The records below are to be transcribed word for word.

___ Stored data ___

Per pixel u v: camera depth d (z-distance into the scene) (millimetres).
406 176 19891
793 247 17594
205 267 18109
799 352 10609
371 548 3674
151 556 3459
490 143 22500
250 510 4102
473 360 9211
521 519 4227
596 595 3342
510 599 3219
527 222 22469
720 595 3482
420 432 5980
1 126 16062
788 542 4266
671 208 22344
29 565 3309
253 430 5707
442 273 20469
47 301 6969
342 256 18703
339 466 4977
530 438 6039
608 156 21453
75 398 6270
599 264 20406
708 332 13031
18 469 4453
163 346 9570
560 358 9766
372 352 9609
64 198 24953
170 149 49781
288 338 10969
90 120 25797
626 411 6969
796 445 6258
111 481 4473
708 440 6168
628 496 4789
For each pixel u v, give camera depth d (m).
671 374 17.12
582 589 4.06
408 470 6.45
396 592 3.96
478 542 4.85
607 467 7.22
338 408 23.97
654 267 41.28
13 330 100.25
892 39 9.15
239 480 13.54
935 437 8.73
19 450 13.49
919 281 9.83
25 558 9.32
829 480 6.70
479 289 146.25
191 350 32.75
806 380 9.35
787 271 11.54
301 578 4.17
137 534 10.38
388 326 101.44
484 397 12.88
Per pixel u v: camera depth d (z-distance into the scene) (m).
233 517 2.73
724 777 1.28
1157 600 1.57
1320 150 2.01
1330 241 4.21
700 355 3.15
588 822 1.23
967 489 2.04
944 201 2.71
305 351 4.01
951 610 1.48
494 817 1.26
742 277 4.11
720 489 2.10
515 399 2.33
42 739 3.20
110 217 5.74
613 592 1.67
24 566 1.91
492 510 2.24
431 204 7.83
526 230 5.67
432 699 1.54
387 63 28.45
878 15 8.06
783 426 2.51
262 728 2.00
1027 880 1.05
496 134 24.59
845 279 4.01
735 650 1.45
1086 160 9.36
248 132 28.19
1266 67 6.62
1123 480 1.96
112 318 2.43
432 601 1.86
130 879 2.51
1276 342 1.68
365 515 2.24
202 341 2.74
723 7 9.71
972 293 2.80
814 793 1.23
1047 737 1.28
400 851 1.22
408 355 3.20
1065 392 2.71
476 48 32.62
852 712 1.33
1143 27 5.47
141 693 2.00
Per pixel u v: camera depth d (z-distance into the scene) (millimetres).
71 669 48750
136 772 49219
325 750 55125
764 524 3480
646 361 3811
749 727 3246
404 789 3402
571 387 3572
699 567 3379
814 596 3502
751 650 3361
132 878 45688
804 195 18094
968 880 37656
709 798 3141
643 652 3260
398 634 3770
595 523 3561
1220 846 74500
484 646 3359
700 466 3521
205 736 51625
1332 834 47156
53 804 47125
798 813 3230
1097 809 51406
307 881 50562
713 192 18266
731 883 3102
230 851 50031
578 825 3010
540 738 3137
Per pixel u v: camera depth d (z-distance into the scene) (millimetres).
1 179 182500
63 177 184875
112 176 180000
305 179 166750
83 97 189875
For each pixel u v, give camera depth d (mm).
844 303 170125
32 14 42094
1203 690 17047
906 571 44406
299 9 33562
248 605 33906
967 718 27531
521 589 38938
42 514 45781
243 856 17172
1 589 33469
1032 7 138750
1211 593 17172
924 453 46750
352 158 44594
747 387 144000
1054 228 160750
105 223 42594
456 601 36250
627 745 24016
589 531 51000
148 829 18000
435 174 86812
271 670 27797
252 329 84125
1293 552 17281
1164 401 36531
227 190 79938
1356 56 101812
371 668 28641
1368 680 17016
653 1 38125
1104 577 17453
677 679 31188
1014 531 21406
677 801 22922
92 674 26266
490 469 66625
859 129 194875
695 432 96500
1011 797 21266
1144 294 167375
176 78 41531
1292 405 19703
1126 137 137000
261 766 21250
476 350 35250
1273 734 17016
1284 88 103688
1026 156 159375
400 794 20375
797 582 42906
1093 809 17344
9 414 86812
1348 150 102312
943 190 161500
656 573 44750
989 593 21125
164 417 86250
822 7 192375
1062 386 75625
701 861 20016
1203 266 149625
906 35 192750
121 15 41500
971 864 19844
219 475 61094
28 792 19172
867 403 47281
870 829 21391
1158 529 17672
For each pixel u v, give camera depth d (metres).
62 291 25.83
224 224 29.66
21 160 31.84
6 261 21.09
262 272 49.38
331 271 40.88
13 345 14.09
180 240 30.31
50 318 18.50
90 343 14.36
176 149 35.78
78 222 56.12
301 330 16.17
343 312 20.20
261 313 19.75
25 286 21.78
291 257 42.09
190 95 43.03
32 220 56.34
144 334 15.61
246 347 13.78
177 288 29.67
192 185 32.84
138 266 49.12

___

▸ Result of the task:
Per pixel u v: camera depth d (z-distance into the scene) (millimetres).
406 176 19891
793 247 17594
205 267 18109
799 352 10609
371 548 3674
151 556 3459
490 143 22500
250 510 4102
473 360 9211
521 519 4227
596 595 3342
510 599 3219
527 222 22469
720 595 3482
420 432 5980
1 126 16062
788 542 4266
671 208 22344
29 565 3309
253 430 5707
442 273 20469
47 301 6969
342 256 18703
339 466 4977
530 438 6039
608 156 21453
75 398 6270
599 264 20406
708 332 13031
18 469 4453
163 346 9570
560 358 9766
372 352 9609
64 198 24953
170 149 49781
288 338 10969
90 120 25797
626 411 6969
796 445 6258
111 481 4473
708 440 6168
628 496 4789
For each pixel u v, give camera depth d (m).
671 374 17.12
582 589 4.06
408 470 6.45
396 592 3.96
478 542 4.85
607 467 7.22
338 408 23.97
654 267 41.28
13 330 100.25
892 39 9.15
239 480 13.54
935 437 8.73
19 450 13.49
919 281 9.83
25 558 9.32
829 480 6.70
479 289 146.25
191 350 32.75
806 380 9.35
787 271 11.54
301 578 4.17
137 534 10.38
388 326 101.44
484 397 12.88
Per pixel u v: camera depth d (z-distance into the scene) (m).
233 517 2.73
724 777 1.28
1157 600 1.57
1320 150 2.01
1330 241 4.21
700 355 3.15
588 822 1.23
967 489 2.04
944 201 2.71
305 351 4.01
951 610 1.48
494 817 1.26
742 277 4.11
720 489 2.10
515 399 2.33
42 739 3.20
110 217 5.74
613 592 1.67
24 566 1.91
492 510 2.24
431 204 7.83
526 230 5.67
432 699 1.54
387 63 28.45
878 15 8.06
783 426 2.51
262 728 2.00
1027 880 1.05
496 134 24.59
845 279 4.01
735 650 1.45
1086 160 9.36
248 132 28.19
1266 67 6.62
1123 480 1.96
112 318 2.43
432 601 1.86
130 879 2.51
1276 342 1.68
365 515 2.24
202 341 2.74
723 7 9.71
972 293 2.80
814 793 1.23
1047 737 1.28
400 851 1.22
408 355 3.20
1065 392 2.71
476 48 32.62
852 712 1.33
1143 27 5.47
141 693 2.00
Per pixel u v: camera depth d (z-distance into the scene) (millimetres).
71 669 48750
136 772 49219
325 750 55125
764 524 3480
646 361 3811
749 727 3246
404 789 3402
571 387 3572
699 567 3379
814 596 3502
751 650 3361
132 878 45688
804 195 18094
968 880 37656
709 798 3141
643 652 3260
398 634 3770
595 523 3561
1220 846 74500
484 646 3359
700 466 3521
205 736 51625
1332 834 47156
53 804 47125
798 813 3230
1097 809 51406
307 881 50562
713 192 18266
731 883 3102
230 851 50031
578 825 3010
540 738 3137
Per pixel u v: camera depth d (z-distance into the scene) (millimetres).
1 179 182500
63 177 184875
112 176 180000
305 179 166750
83 97 189875
For each pixel u v, give camera depth d (mm).
844 303 170125
32 14 42094
1203 690 17047
906 571 44406
299 9 33562
248 605 33906
967 718 27531
521 589 38938
42 514 45781
243 856 17172
1 589 33469
1032 7 138750
1211 593 17172
924 453 46750
352 158 44594
747 387 144000
1054 228 160750
105 223 42594
456 601 36250
627 745 24016
589 531 51000
148 829 18000
435 174 86812
271 670 27797
252 329 84125
1293 552 17281
1164 401 36531
227 190 79938
1356 56 101812
371 668 28641
1368 680 17016
653 1 38125
1104 577 17453
677 679 31188
1014 531 21406
677 801 22922
92 674 26266
490 469 66625
859 129 194875
695 432 96500
1011 797 21266
1144 294 167375
176 78 41531
1292 405 19703
1126 137 137000
261 766 21250
476 350 35250
1273 734 17016
1284 88 103688
1026 156 159375
400 794 20375
797 582 42906
1093 809 17344
9 414 86812
1348 150 102312
943 190 161500
656 573 44750
989 593 21125
164 417 86250
822 7 192375
1062 386 75625
701 861 20016
1203 266 149625
906 35 192750
121 15 41500
971 864 19844
219 475 61094
28 792 19172
867 403 47281
870 829 21391
1158 529 17672
For each pixel u v, give camera depth d (metres).
62 291 25.83
224 224 29.66
21 160 31.84
6 261 21.09
262 272 49.38
331 271 40.88
13 345 14.09
180 240 30.31
50 318 18.50
90 343 14.36
176 149 35.78
78 222 56.12
301 330 16.17
343 312 20.20
261 313 19.75
25 286 21.78
291 257 42.09
190 95 43.03
32 220 56.34
144 334 15.61
246 347 13.78
177 288 29.67
192 185 32.84
138 266 49.12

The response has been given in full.